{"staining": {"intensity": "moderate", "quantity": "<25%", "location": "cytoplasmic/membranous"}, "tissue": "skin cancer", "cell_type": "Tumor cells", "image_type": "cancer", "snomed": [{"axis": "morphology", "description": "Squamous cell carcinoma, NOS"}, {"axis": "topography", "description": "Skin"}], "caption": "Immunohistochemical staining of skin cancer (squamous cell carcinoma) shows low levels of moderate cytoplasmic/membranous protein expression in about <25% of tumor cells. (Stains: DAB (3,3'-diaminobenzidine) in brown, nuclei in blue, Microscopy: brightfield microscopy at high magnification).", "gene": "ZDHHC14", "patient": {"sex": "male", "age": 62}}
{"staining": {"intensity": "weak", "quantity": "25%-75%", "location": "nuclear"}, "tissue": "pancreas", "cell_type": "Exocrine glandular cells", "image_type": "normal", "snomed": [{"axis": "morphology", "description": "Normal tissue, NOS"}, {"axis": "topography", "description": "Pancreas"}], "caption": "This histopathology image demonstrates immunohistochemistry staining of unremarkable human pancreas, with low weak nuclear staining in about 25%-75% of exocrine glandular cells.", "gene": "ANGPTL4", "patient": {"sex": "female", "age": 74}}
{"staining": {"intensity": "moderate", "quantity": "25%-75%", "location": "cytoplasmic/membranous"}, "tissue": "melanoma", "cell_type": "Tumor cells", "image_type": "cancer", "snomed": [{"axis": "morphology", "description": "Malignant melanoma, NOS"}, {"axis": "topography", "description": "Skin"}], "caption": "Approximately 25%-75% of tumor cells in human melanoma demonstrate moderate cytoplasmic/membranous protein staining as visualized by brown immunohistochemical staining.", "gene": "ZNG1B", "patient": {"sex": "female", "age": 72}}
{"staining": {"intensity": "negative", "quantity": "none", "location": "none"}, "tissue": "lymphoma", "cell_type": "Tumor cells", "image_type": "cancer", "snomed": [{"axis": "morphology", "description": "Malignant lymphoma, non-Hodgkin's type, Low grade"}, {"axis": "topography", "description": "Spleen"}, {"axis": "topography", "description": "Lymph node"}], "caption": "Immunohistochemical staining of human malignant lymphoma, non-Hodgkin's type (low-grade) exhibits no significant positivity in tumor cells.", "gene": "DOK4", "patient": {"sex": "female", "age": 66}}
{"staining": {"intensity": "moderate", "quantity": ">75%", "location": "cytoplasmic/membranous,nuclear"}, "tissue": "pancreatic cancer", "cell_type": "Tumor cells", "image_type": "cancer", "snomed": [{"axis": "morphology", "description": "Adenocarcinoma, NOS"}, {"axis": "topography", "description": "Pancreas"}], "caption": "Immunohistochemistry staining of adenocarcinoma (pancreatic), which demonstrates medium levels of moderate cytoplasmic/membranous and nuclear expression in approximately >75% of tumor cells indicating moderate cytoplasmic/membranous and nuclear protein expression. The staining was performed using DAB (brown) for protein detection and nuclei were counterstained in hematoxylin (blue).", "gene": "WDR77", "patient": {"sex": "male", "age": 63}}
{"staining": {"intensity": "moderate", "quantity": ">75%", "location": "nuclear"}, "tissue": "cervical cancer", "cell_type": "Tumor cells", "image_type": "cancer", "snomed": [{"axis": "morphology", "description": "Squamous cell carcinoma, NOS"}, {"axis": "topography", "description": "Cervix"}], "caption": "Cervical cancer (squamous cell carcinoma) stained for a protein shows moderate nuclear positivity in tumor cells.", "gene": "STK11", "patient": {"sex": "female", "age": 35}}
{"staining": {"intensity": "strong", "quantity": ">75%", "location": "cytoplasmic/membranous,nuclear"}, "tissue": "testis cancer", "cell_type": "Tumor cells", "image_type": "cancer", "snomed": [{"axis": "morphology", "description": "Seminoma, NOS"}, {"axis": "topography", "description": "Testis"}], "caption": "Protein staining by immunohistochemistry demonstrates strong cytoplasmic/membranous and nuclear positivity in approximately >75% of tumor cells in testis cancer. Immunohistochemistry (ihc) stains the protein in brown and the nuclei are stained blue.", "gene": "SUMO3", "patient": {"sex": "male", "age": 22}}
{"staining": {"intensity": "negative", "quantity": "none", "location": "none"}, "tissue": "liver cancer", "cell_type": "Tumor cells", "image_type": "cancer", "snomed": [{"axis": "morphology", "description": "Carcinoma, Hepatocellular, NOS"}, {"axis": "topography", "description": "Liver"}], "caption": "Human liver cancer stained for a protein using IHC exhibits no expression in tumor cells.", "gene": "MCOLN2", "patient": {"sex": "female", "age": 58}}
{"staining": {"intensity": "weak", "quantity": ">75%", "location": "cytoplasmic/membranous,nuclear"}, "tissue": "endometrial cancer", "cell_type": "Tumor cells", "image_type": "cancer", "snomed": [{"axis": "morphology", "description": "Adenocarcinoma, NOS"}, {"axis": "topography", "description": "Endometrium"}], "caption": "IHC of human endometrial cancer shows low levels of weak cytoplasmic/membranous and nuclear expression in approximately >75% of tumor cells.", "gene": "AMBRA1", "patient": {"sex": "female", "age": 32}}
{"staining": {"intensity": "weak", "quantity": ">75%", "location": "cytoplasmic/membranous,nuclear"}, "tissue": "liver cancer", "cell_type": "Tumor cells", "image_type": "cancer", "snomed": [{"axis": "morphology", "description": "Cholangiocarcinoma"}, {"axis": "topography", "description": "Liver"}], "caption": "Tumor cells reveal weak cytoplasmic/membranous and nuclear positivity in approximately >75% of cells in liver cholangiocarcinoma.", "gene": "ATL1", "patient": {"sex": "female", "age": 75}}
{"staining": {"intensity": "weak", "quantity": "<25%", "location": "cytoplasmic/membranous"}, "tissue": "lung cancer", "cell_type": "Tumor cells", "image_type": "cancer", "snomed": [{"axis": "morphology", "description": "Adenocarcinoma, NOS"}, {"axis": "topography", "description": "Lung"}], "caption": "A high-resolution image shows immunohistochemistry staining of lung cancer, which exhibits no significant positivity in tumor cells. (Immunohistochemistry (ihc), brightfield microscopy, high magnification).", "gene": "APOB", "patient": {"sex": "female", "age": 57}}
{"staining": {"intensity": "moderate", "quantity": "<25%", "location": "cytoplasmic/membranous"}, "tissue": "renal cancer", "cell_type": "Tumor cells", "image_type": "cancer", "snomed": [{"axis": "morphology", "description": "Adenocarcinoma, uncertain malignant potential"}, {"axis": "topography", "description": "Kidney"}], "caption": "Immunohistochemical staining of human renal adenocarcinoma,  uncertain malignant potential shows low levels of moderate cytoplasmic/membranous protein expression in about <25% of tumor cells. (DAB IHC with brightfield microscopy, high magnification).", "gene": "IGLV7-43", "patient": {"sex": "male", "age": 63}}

Exercise prompt
Every entry shown above should be transcribed without alteration.

Expected output
{"staining": {"intensity": "moderate", "quantity": "<25%", "location": "cytoplasmic/membranous"}, "tissue": "skin cancer", "cell_type": "Tumor cells", "image_type": "cancer", "snomed": [{"axis": "morphology", "description": "Squamous cell carcinoma, NOS"}, {"axis": "topography", "description": "Skin"}], "caption": "Immunohistochemical staining of skin cancer (squamous cell carcinoma) shows low levels of moderate cytoplasmic/membranous protein expression in about <25% of tumor cells. (Stains: DAB (3,3'-diaminobenzidine) in brown, nuclei in blue, Microscopy: brightfield microscopy at high magnification).", "gene": "ZDHHC14", "patient": {"sex": "male", "age": 62}}
{"staining": {"intensity": "weak", "quantity": "25%-75%", "location": "nuclear"}, "tissue": "pancreas", "cell_type": "Exocrine glandular cells", "image_type": "normal", "snomed": [{"axis": "morphology", "description": "Normal tissue, NOS"}, {"axis": "topography", "description": "Pancreas"}], "caption": "This histopathology image demonstrates immunohistochemistry staining of unremarkable human pancreas, with low weak nuclear staining in about 25%-75% of exocrine glandular cells.", "gene": "ANGPTL4", "patient": {"sex": "female", "age": 74}}
{"staining": {"intensity": "moderate", "quantity": "25%-75%", "location": "cytoplasmic/membranous"}, "tissue": "melanoma", "cell_type": "Tumor cells", "image_type": "cancer", "snomed": [{"axis": "morphology", "description": "Malignant melanoma, NOS"}, {"axis": "topography", "description": "Skin"}], "caption": "Approximately 25%-75% of tumor cells in human melanoma demonstrate moderate cytoplasmic/membranous protein staining as visualized by brown immunohistochemical staining.", "gene": "ZNG1B", "patient": {"sex": "female", "age": 72}}
{"staining": {"intensity": "negative", "quantity": "none", "location": "none"}, "tissue": "lymphoma", "cell_type": "Tumor cells", "image_type": "cancer", "snomed": [{"axis": "morphology", "description": "Malignant lymphoma, non-Hodgkin's type, Low grade"}, {"axis": "topography", "description": "Spleen"}, {"axis": "topography", "description": "Lymph node"}], "caption": "Immunohistochemical staining of human malignant lymphoma, non-Hodgkin's type (low-grade) exhibits no significant positivity in tumor cells.", "gene": "DOK4", "patient": {"sex": "female", "age": 66}}
{"staining": {"intensity": "moderate", "quantity": ">75%", "location": "cytoplasmic/membranous,nuclear"}, "tissue": "pancreatic cancer", "cell_type": "Tumor cells", "image_type": "cancer", "snomed": [{"axis": "morphology", "description": "Adenocarcinoma, NOS"}, {"axis": "topography", "description": "Pancreas"}], "caption": "Immunohistochemistry staining of adenocarcinoma (pancreatic), which demonstrates medium levels of moderate cytoplasmic/membranous and nuclear expression in approximately >75% of tumor cells indicating moderate cytoplasmic/membranous and nuclear protein expression. The staining was performed using DAB (brown) for protein detection and nuclei were counterstained in hematoxylin (blue).", "gene": "WDR77", "patient": {"sex": "male", "age": 63}}
{"staining": {"intensity": "moderate", "quantity": ">75%", "location": "nuclear"}, "tissue": "cervical cancer", "cell_type": "Tumor cells", "image_type": "cancer", "snomed": [{"axis": "morphology", "description": "Squamous cell carcinoma, NOS"}, {"axis": "topography", "description": "Cervix"}], "caption": "Cervical cancer (squamous cell carcinoma) stained for a protein shows moderate nuclear positivity in tumor cells.", "gene": "STK11", "patient": {"sex": "female", "age": 35}}
{"staining": {"intensity": "strong", "quantity": ">75%", "location": "cytoplasmic/membranous,nuclear"}, "tissue": "testis cancer", "cell_type": "Tumor cells", "image_type": "cancer", "snomed": [{"axis": "morphology", "description": "Seminoma, NOS"}, {"axis": "topography", "description": "Testis"}], "caption": "Protein staining by immunohistochemistry demonstrates strong cytoplasmic/membranous and nuclear positivity in approximately >75% of tumor cells in testis cancer. Immunohistochemistry (ihc) stains the protein in brown and the nuclei are stained blue.", "gene": "SUMO3", "patient": {"sex": "male", "age": 22}}
{"staining": {"intensity": "negative", "quantity": "none", "location": "none"}, "tissue": "liver cancer", "cell_type": "Tumor cells", "image_type": "cancer", "snomed": [{"axis": "morphology", "description": "Carcinoma, Hepatocellular, NOS"}, {"axis": "topography", "description": "Liver"}], "caption": "Human liver cancer stained for a protein using IHC exhibits no expression in tumor cells.", "gene": "MCOLN2", "patient": {"sex": "female", "age": 58}}
{"staining": {"intensity": "weak", "quantity": ">75%", "location": "cytoplasmic/membranous,nuclear"}, "tissue": "endometrial cancer", "cell_type": "Tumor cells", "image_type": "cancer", "snomed": [{"axis": "morphology", "description": "Adenocarcinoma, NOS"}, {"axis": "topography", "description": "Endometrium"}], "caption": "IHC of human endometrial cancer shows low levels of weak cytoplasmic/membranous and nuclear expression in approximately >75% of tumor cells.", "gene": "AMBRA1", "patient": {"sex": "female", "age": 32}}
{"staining": {"intensity": "weak", "quantity": ">75%", "location": "cytoplasmic/membranous,nuclear"}, "tissue": "liver cancer", "cell_type": "Tumor cells", "image_type": "cancer", "snomed": [{"axis": "morphology", "description": "Cholangiocarcinoma"}, {"axis": "topography", "description": "Liver"}], "caption": "Tumor cells reveal weak cytoplasmic/membranous and nuclear positivity in approximately >75% of cells in liver cholangiocarcinoma.", "gene": "ATL1", "patient": {"sex": "female", "age": 75}}
{"staining": {"intensity": "weak", "quantity": "<25%", "location": "cytoplasmic/membranous"}, "tissue": "lung cancer", "cell_type": "Tumor cells", "image_type": "cancer", "snomed": [{"axis": "morphology", "description": "Adenocarcinoma, NOS"}, {"axis": "topography", "description": "Lung"}], "caption": "A high-resolution image shows immunohistochemistry staining of lung cancer, which exhibits no significant positivity in tumor cells. (Immunohistochemistry (ihc), brightfield microscopy, high magnification).", "gene": "APOB", "patient": {"sex": "female", "age": 57}}
{"staining": {"intensity": "moderate", "quantity": "<25%", "location": "cytoplasmic/membranous"}, "tissue": "renal cancer", "cell_type": "Tumor cells", "image_type": "cancer", "snomed": [{"axis": "morphology", "description": "Adenocarcinoma, uncertain malignant potential"}, {"axis": "topography", "description": "Kidney"}], "caption": "Immunohistochemical staining of human renal adenocarcinoma,  uncertain malignant potential shows low levels of moderate cytoplasmic/membranous protein expression in about <25% of tumor cells. (DAB IHC with brightfield microscopy, high magnification).", "gene": "IGLV7-43", "patient": {"sex": "male", "age": 63}}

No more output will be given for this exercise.